* BEGIN Supplied material *

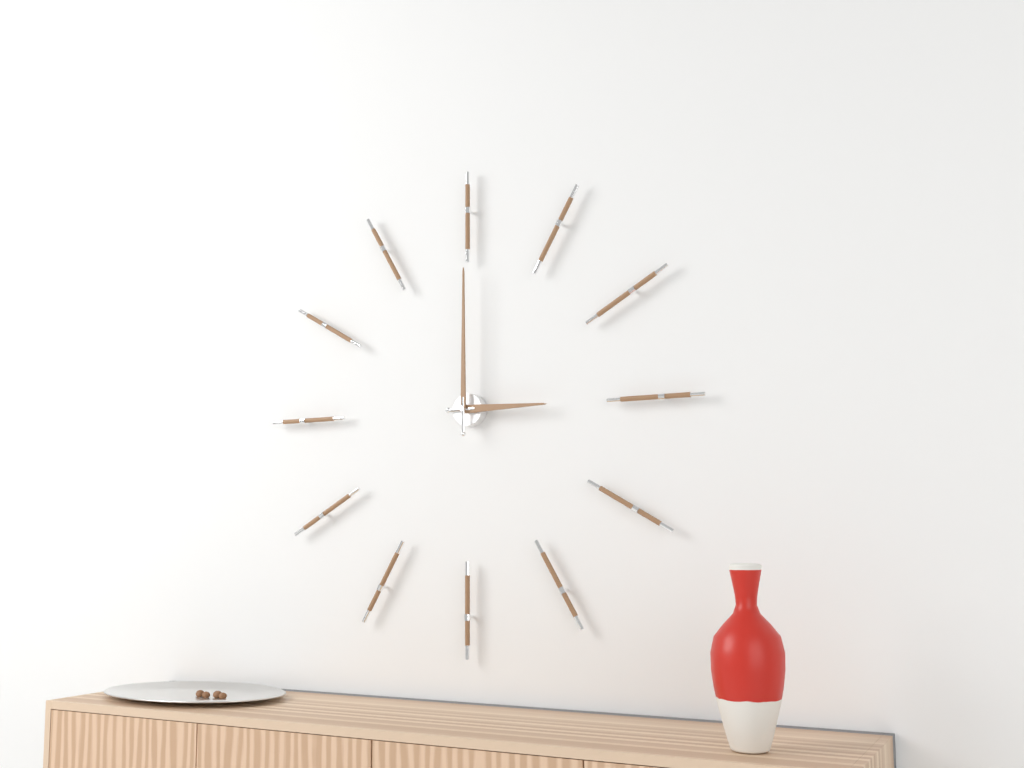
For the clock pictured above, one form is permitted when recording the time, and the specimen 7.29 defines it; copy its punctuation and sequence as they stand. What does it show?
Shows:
3.00
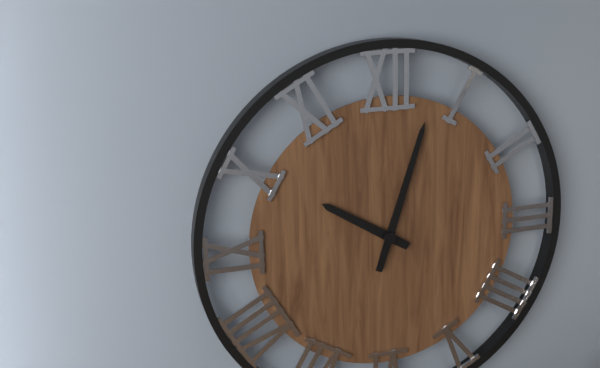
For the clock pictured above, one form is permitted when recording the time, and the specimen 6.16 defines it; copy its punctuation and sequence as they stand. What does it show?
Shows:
10.03
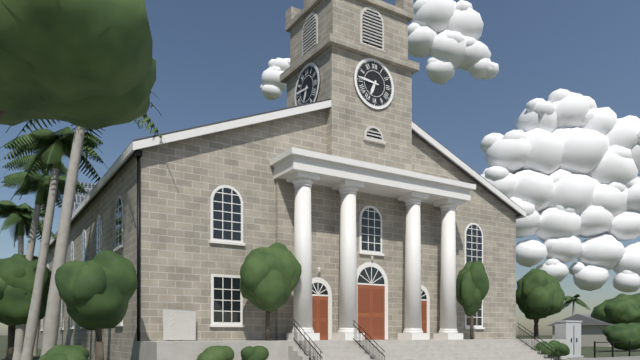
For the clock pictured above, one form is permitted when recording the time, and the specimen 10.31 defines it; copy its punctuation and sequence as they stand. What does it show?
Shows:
6.46
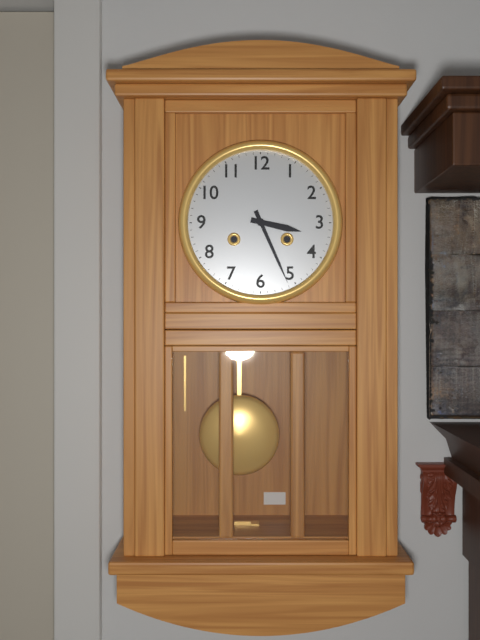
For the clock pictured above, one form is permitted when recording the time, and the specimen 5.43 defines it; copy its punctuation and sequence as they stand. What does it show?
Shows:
3.26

* END Supplied material *

Exercise objective
Revise the part of the entries that opens with the line containing "the specimen 5.43" and closes with the end of the entries. Replace "clock" with "timepiece" and leave all else unchanged.

Output below
For the timepiece pictured above, one form is permitted when recording the time, and the specimen 5.43 defines it; copy its punctuation and sequence as they stand. What does it show?
Shows:
3.26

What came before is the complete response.